Jak przypomina Bartosz Józefiak, prezes Skarbca Holdingu, w 2017 r. 23 fundusze znalazły się w pierwszym i drugim kwartylu stóp zwrotu, z czego 16 znalazło się w pierwszym kwartylu (10 akcji, 3 dłużne i 3 alternatywne). Pozwoliło to na pobranie opłaty zmiennej za zarządzanie (tzw. success fee) w wysokości 27,8 mln zł, podczas gdy w 2016 r. wynagrodzenie z tego tytułu wyniosło 11,7 mln zł. Zdaniem Radkowskiej-Świętoń utrzymanie opłaty zmiennej w 2018 r. na podobnym poziomie będzie jednak trudne. – W zeszłym roku mieliśmy na rynkach bardzo niską zmienność, giełdy systematycznie pięły się w górę. Spodziewamy się, że w tym roku zmienność będzie dużo większa, więc trudno będzie utrzymać taki wyniki – ocenia. Wynagrodzenie stałe z tytułu zarządzania wyniosło w Skarbcu TFI 110,5 mln zł wobec 82,4 mln zł przed rokiem.

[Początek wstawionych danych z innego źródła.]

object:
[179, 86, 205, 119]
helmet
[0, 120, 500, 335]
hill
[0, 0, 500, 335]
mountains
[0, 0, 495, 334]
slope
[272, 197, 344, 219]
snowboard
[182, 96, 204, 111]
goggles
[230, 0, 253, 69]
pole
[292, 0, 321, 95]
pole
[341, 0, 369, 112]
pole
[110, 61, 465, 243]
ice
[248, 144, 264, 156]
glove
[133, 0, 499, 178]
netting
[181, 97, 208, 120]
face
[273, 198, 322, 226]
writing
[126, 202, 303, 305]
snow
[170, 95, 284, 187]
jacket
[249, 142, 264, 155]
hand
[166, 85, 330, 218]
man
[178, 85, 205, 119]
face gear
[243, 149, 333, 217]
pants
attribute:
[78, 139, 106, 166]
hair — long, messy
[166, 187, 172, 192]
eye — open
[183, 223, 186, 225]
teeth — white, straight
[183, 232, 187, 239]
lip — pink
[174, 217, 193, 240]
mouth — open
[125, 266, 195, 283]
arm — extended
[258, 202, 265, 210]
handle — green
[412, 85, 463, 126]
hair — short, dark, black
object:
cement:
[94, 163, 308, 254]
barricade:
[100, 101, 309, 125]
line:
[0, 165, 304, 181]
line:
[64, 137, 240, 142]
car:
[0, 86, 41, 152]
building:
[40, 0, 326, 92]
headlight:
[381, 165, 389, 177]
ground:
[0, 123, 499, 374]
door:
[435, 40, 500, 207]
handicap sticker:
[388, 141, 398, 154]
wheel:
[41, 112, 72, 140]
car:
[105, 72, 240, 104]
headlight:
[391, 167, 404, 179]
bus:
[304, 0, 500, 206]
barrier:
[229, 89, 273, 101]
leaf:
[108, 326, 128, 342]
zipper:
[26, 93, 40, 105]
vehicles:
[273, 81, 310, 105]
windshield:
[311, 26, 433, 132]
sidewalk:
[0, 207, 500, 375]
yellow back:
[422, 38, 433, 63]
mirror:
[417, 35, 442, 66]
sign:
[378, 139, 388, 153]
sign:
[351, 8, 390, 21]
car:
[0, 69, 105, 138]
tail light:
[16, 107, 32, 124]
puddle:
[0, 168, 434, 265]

Od 2019 r., zgodnie z przepisami MiFID II, opłaty za zarządzanie będą stopniowo przez trzy lata spadać, docelowo do 3 proc. – Chcemy zrównoważyć spadek opłat za zarządzanie zwiększaniem bazy aktywów – przypomina Józefiak. Strategia towarzystwa zakłada osiągnięcie 8 mld zł aktywów pod zarządzaniem do końca 2020 r. Cel ten ma zostać osiągnięty m.in. dzięki otwarciu nowych funduszy nieruchomości oraz akwizycjom.

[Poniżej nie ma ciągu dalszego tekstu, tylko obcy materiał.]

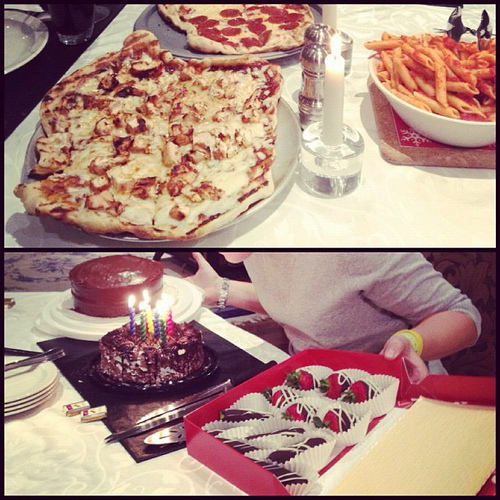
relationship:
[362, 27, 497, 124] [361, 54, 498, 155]
pasta in bowl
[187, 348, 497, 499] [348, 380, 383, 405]
red box full of strawberries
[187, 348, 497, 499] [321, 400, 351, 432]
red box full of strawberries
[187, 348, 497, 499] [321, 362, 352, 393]
red box full of strawberries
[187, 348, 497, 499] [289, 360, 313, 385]
red box full of strawberries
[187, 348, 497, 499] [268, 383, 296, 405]
red box full of strawberries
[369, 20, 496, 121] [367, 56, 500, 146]
pasta in bowl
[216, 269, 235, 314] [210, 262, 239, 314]
bracelet on wrist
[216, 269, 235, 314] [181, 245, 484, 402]
bracelet on woman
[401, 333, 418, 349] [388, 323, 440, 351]
bracelet on wrist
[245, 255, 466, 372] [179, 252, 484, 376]
shirt on person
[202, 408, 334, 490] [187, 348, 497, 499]
cupcakes in red box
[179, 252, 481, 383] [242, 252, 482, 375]
person wearing shirt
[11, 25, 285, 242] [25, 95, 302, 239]
pizza on plate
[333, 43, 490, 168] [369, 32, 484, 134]
bowl of pasta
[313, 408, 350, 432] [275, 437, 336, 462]
strawberries in paper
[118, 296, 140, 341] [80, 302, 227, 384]
candle on cake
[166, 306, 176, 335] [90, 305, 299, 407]
candle on cake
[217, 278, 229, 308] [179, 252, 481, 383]
bracelet on person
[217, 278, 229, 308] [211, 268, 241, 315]
bracelet on wrist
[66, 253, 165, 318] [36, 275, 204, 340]
cake on platter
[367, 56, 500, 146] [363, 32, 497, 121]
bowl surrounding fries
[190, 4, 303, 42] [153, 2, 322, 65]
toppings on pizza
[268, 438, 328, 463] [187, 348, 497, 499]
cupcakes in red box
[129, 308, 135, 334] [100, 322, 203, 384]
candle on cake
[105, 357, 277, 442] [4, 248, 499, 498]
knife on table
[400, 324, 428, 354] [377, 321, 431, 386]
wristband worn on hand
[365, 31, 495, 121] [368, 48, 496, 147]
noodles in bowl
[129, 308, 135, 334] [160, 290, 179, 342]
candle next to candle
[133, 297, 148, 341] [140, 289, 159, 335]
candle next to candle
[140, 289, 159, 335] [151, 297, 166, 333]
candle next to candle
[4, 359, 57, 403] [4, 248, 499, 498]
plate on table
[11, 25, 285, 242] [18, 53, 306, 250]
pizza on plate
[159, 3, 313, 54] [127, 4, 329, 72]
pepperoni pizza on plate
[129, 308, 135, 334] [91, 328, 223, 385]
candle on cake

Skarbiec TFI jeszcze nie zdecydował, czy włączy się do pracowniczych planów kapitałowych. – Sama wysokość opłaty za zarządzanie w ramach PPK nie jest problemem, ale obciążenia kosztami związane z funkcjonowaniem PPK wydają się za wysokie – analizuje Radkowska-Świętoń. Skarbiec ocenia, że w kolejnych kwartałach pozytywne otoczenie makroekonomiczne będzie sprzyjać wynikom spółek, szczególnie amerykańskich.